§ **Exercise instructions**
Of the entries below, restate word for word only the section that runs from the line with "180 mm. Female patient." to the line with "<92,37,207,144> (left, top, right, bottom; pixels)", counting both ends.

§ **Input for this task**
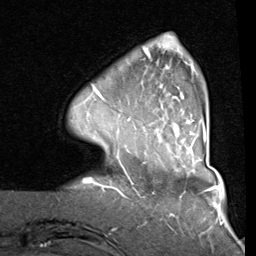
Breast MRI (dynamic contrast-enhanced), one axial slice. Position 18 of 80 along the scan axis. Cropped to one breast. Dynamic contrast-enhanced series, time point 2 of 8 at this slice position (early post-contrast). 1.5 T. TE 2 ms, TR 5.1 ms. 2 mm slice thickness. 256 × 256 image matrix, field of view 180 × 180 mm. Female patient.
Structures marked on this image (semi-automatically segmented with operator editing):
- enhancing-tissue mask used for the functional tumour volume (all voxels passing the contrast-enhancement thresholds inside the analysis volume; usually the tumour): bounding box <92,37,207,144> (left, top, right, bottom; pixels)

--

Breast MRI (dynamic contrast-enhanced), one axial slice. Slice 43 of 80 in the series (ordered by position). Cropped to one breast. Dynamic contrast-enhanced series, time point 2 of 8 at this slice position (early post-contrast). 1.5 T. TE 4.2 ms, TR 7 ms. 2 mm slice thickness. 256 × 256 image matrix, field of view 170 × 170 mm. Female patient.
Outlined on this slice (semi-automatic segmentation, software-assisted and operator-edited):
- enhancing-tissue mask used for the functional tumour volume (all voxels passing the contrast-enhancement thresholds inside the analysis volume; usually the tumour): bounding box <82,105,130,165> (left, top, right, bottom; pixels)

§ **Answer to this task**
Breast MRI (dynamic contrast-enhanced), one axial slice. Position 18 of 80 along the scan axis. Cropped to one breast. Dynamic contrast-enhanced series, time point 2 of 8 at this slice position (early post-contrast). 1.5 T. TE 2 ms, TR 5.1 ms. 2 mm slice thickness. 256 × 256 image matrix, field of view 180 × 180 mm. Female patient.
Structures marked on this image (semi-automatically segmented with operator editing):
- enhancing-tissue mask used for the functional tumour volume (all voxels passing the contrast-enhancement thresholds inside the analysis volume; usually the tumour): bounding box <92,37,207,144> (left, top, right, bottom; pixels)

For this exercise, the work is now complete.